Start of Data provided
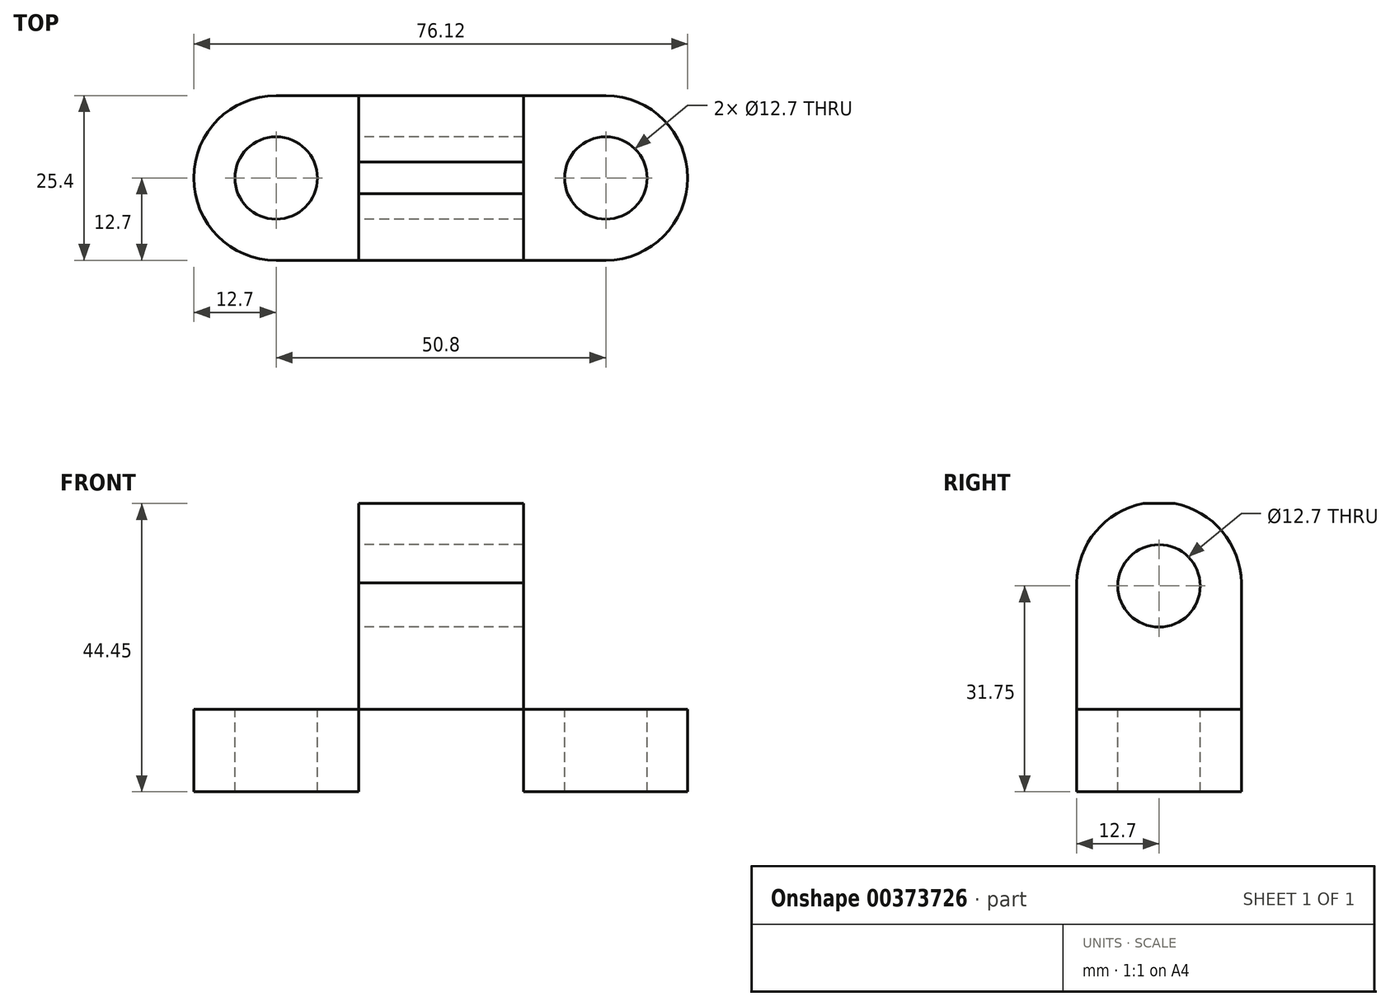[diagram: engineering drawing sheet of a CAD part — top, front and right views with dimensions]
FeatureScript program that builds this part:
annotation { "Feature Type Name" : "Feature", "Feature Type Description" : "" }
export const myFeature = defineFeature(function(context is Context, id is Id, definition is map)
    precondition{}
    {
        {
            var Q0;
            Q0=qCreatedBy(makeId("Front.planeOp"),FACE);
            var sketch = newSketch(context, id + "F0", { "sketchPlane" : qUnion([Q0])});
            skLineSegment(sketch, "E0.bottom", {"start": v(0, 0) * mm, "end": v(76.2, 0) * mm});
            skLineSegment(sketch, "E0.top", {"start": v(0, 12.7) * mm, "end": v(76.2, 12.7) * mm});
            skLineSegment(sketch, "E0.left", {"start": v(0, 0) * mm, "end": v(0, 12.7) * mm});
            skLineSegment(sketch, "E0.right", {"start": v(76.2, 0) * mm, "end": v(76.2, 12.7) * mm});
            skLineSegment(sketch, "E1.bottom", {"start": v(25.4, 0) * mm, "end": v(50.8, 0) * mm});
            skLineSegment(sketch, "E1.top", {"start": v(25.4, 44.45) * mm, "end": v(50.8, 44.45) * mm});
            skLineSegment(sketch, "E1.left", {"start": v(25.4, 0) * mm, "end": v(25.4, 44.45) * mm});
            skLineSegment(sketch, "E1.right", {"start": v(50.8, 0) * mm, "end": v(50.8, 44.45) * mm});
            skSolve(sketch);
        }
        {
            var Q0;
            {var subQ0=sQuery(id+"F0.wireOp",EDGE,"E0.left");Q0=makeQuery(id+"F0.imprint","IMPRINT",FACE,{"disambiguationData":[TD([[makeQuery(id+"F0.imprint","IMPRINT",EDGE,{"derivedFrom":subQ0}),-1.0]])]});}
            var Q1;
            {var subQ5=sQuery(id+"F0.wireOp",EDGE,"E1.bottom");Q1=makeQuery(id+"F0.imprint","IMPRINT",FACE,{"disambiguationData":[TD([[makeQuery(id+"F0.imprint","IMPRINT",EDGE,{"derivedFrom":subQ5}),1.0]])]});}
            var Q2;
            {var subQ0=sQuery(id+"F0.wireOp",EDGE,"E0.right");Q2=makeQuery(id+"F0.imprint","IMPRINT",FACE,{"disambiguationData":[TD([[makeQuery(id+"F0.imprint","IMPRINT",EDGE,{"derivedFrom":subQ0}),1.0]])]});}
            var Q3;
            {var subQ5=sQuery(id+"F0.wireOp",EDGE,"E1.top");Q3=makeQuery(id+"F0.imprint","IMPRINT",FACE,{"disambiguationData":[TD([[makeQuery(id+"F0.imprint","IMPRINT",EDGE,{"derivedFrom":subQ5}),-1.0]])]});}
            extrude(context, id + "F1", {"entities" : qUnion([Q0, Q1, Q2, Q3]), "depth" : 25.4 * mm});
        }
        {
            var Q0;
            Q0=makeQuery(id+"F1.opExtrude","SWEPT_FACE",FACE,{"disambiguationData":[OSD([sQuery(id+"F0.wireOp",EDGE,"E1.left")])]});
            var sketch = newSketch(context, id + "F2", { "sketchPlane" : qUnion([Q0])});
            skCircle(sketch, "E2", {"center": v(12.7, 31.75) * mm, "radius": 6.35 * mm});
            skArc(sketch, "E3", {"start": v(25.4, 31.75) * mm, "mid": v(12.7, 44.69) * mm, "end": v(0, 31.75) * mm});
            skSolve(sketch);
        }
        {
            var Q0;
            Q0=makeQuery(id+"F2.imprint","IMPRINT",FACE,{"disambiguationData":[TD([[makeQuery(id+"F2.imprint","IMPRINT",EDGE,{"derivedFrom":sQuery(id+"F2.wireOp",EDGE,"E2")}),1.0]])]});
            var Q1;
            {var subQ0=sQuery(id+"F2.wireOp",EDGE,"E3");var subQ1=sQuery(id+"F0.wireOp",EDGE,"E1.left");var subQ4=makeQuery(id+"F1.opExtrude","CAP_EDGE",EDGE,{"disambiguationData":[OSD([subQ1])],"isStart":true});var subQ5=makeQuery(id+"F2.imprint","INTERSECT",VERTEX,{"disambiguationData":[OD(1.0)],"derivedFrom":[subQ4,subQ0]});Q1=makeQuery(id+"F2.imprint","IMPRINT",FACE,{"disambiguationData":[TD([[makeQuery(id+"F2.imprint","IMPRINT",EDGE,{"disambiguationData":[TD([[subQ5,1.0]])],"derivedFrom":subQ0}),-1.0]])]});}
            var Q2;
            {var subQ0=sQuery(id+"F2.wireOp",EDGE,"E3");var subQ1=sQuery(id+"F0.wireOp",EDGE,"E1.left");var subQ2=makeQuery(id+"F1.opExtrude","CAP_EDGE",EDGE,{"disambiguationData":[OSD([subQ1])],"isStart":false});var subQ3=makeQuery(id+"F2.imprint","INTERSECT",VERTEX,{"disambiguationData":[OD(1.0)],"derivedFrom":[subQ2,subQ0]});Q2=makeQuery(id+"F2.imprint","IMPRINT",FACE,{"disambiguationData":[TD([[makeQuery(id+"F2.imprint","IMPRINT",EDGE,{"disambiguationData":[TD([[subQ3,-1.0]])],"derivedFrom":subQ0}),-1.0]])]});}
            extrude(context, id + "F3", {"entities" : qUnion([Q0, Q1, Q2]), "operationType" : NewBodyOperationType.REMOVE, "oppositeDirection" : true, "depth" : 25.4 * mm});
        }
        {
            var Q0;
            {var subQ0=sQuery(id+"F0.wireOp",EDGE,"E0.top");Q0=makeQuery(id+"F1.opExtrude","SWEPT_FACE",FACE,{"disambiguationData":[OSD([subQ0]),TDD([makeQuery(id+"F0.imprint","IMPRINT",EDGE,{"disambiguationData":[TD([[makeQuery(id+"F0.imprint","INTERSECT",VERTEX,{"derivedFrom":[subQ0,sQuery(id+"F0.wireOp",EDGE,"E0.left")]}),-1.0]])],"derivedFrom":subQ0})])]});}
            var sketch = newSketch(context, id + "F4", { "sketchPlane" : qUnion([Q0])});
            skCircle(sketch, "E4", {"center": v(12.7, -12.7) * mm, "radius": 6.35 * mm});
            skPoint(sketch, "E4.centerSnap0", {"position": v(0, -12.7) * mm});
            skCircle(sketch, "E5", {"center": v(63.5, -12.7) * mm, "radius": 6.35 * mm});
            skArc(sketch, "E6", {"start": v(12.7, 0) * mm, "mid": v(0, -12.7) * mm, "end": v(12.7, -25.4) * mm});
            skArc(sketch, "E7", {"start": v(63.5, -25.4) * mm, "mid": v(75.9, -12.7) * mm, "end": v(63.5, 0) * mm});
            skSolve(sketch);
        }
        {
            var Q0;
            Q0=makeQuery(id+"F4.imprint","IMPRINT",FACE,{"disambiguationData":[TD([[makeQuery(id+"F4.imprint","IMPRINT",EDGE,{"derivedFrom":sQuery(id+"F4.wireOp",EDGE,"E4")}),1.0]])]});
            var Q1;
            Q1=makeQuery(id+"F4.imprint","IMPRINT",FACE,{"disambiguationData":[TD([[makeQuery(id+"F4.imprint","IMPRINT",EDGE,{"derivedFrom":sQuery(id+"F4.wireOp",EDGE,"E5")}),1.0]])]});
            var Q2;
            {var subQ0=sQuery(id+"F4.wireOp",EDGE,"E6");var subQ1=sQuery(id+"F0.wireOp",EDGE,"E0.left");var subQ2=sQuery(id+"F0.wireOp",EDGE,"E0.top");var subQ5=makeQuery(id+"F1.opExtrude","SWEPT_EDGE",EDGE,{"disambiguationData":[OSD([subQ2,subQ1])]});var subQ6=makeQuery(id+"F4.imprint","INTERSECT",VERTEX,{"derivedFrom":[subQ5,subQ0]});Q2=makeQuery(id+"F4.imprint","IMPRINT",FACE,{"disambiguationData":[TD([[makeQuery(id+"F4.imprint","IMPRINT",EDGE,{"disambiguationData":[TD([[subQ6,1.0]])],"derivedFrom":subQ0}),-1.0]])]});}
            var Q3;
            {var subQ0=sQuery(id+"F4.wireOp",EDGE,"E6");var subQ1=sQuery(id+"F0.wireOp",EDGE,"E0.left");var subQ2=sQuery(id+"F0.wireOp",EDGE,"E0.top");var subQ5=makeQuery(id+"F1.opExtrude","SWEPT_EDGE",EDGE,{"disambiguationData":[OSD([subQ2,subQ1])]});var subQ6=makeQuery(id+"F4.imprint","INTERSECT",VERTEX,{"derivedFrom":[subQ5,subQ0]});Q3=makeQuery(id+"F4.imprint","IMPRINT",FACE,{"disambiguationData":[TD([[makeQuery(id+"F4.imprint","IMPRINT",EDGE,{"disambiguationData":[TD([[subQ6,-1.0]])],"derivedFrom":subQ0}),-1.0]])]});}
            extrude(context, id + "F5", {"entities" : qUnion([Q0, Q1, Q2, Q3]), "operationType" : NewBodyOperationType.REMOVE, "oppositeDirection" : true, "depth" : 25.4 * mm});
        }
        {
            var Q0;
            {var subQ0=sQuery(id+"F0.wireOp",EDGE,"E0.top");Q0=makeQuery(id+"F1.opExtrude","SWEPT_FACE",FACE,{"disambiguationData":[OSD([subQ0]),TDD([makeQuery(id+"F0.imprint","IMPRINT",EDGE,{"disambiguationData":[TD([[makeQuery(id+"F0.imprint","INTERSECT",VERTEX,{"derivedFrom":[subQ0,sQuery(id+"F0.wireOp",EDGE,"E0.right")]}),1.0]])],"derivedFrom":subQ0})])]});}
            var sketch = newSketch(context, id + "F6", { "sketchPlane" : qUnion([Q0])});
            skArc(sketch, "E8", {"start": v(63.5, -25.4) * mm, "mid": v(76.12, -12.7) * mm, "end": v(63.5, 0) * mm});
            skSolve(sketch);
        }
        {
            var Q0;
            {var subQ0=sQuery(id+"F6.wireOp",EDGE,"E8");Q0=makeQuery(id+"F6.imprint","IMPRINT",FACE,{"disambiguationData":[TD([[makeQuery(id+"F6.imprint","IMPRINT",EDGE,{"derivedFrom":subQ0}),-1.0]])]});}
            extrude(context, id + "F7", {"entities" : qUnion([Q0]), "operationType" : NewBodyOperationType.REMOVE, "oppositeDirection" : true, "depth" : 25.4 * mm});
        }
    });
End of Data provided
- [Request] Please identify every line in the listing above that contains the word "radius", and copy each one out. Case counts.

- [Reply to the exercise]
            skCircle(sketch, "E2", {"center": v(12.7, 31.75) * mm, "radius": 6.35 * mm});
            skCircle(sketch, "E4", {"center": v(12.7, -12.7) * mm, "radius": 6.35 * mm});
            skCircle(sketch, "E5", {"center": v(63.5, -12.7) * mm, "radius": 6.35 * mm});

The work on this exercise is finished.